• **Work task**
Reproduce each of the following records without any deviation.

• **Records contained in a dataset**
-------
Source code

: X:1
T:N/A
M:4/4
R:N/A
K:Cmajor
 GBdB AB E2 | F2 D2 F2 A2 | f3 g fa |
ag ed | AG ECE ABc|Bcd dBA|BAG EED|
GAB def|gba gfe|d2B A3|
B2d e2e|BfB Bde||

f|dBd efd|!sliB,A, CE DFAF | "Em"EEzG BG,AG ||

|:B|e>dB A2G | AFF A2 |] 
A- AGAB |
-------
• **Task answer**
Source code

: X:1
T:N/A
M:4/4
R:N/A
K:Cmajor
 GBdB AB E2 | F2 D2 F2 A2 | f3 g fa |
ag ed | AG ECE ABc|Bcd dBA|BAG EED|
GAB def|gba gfe|d2B A3|
B2d e2e|BfB Bde||

f|dBd efd|!sliB,A, CE DFAF | "Em"EEzG BG,AG ||

|:B|e>dB A2G | AFF A2 |] 
A- AGAB |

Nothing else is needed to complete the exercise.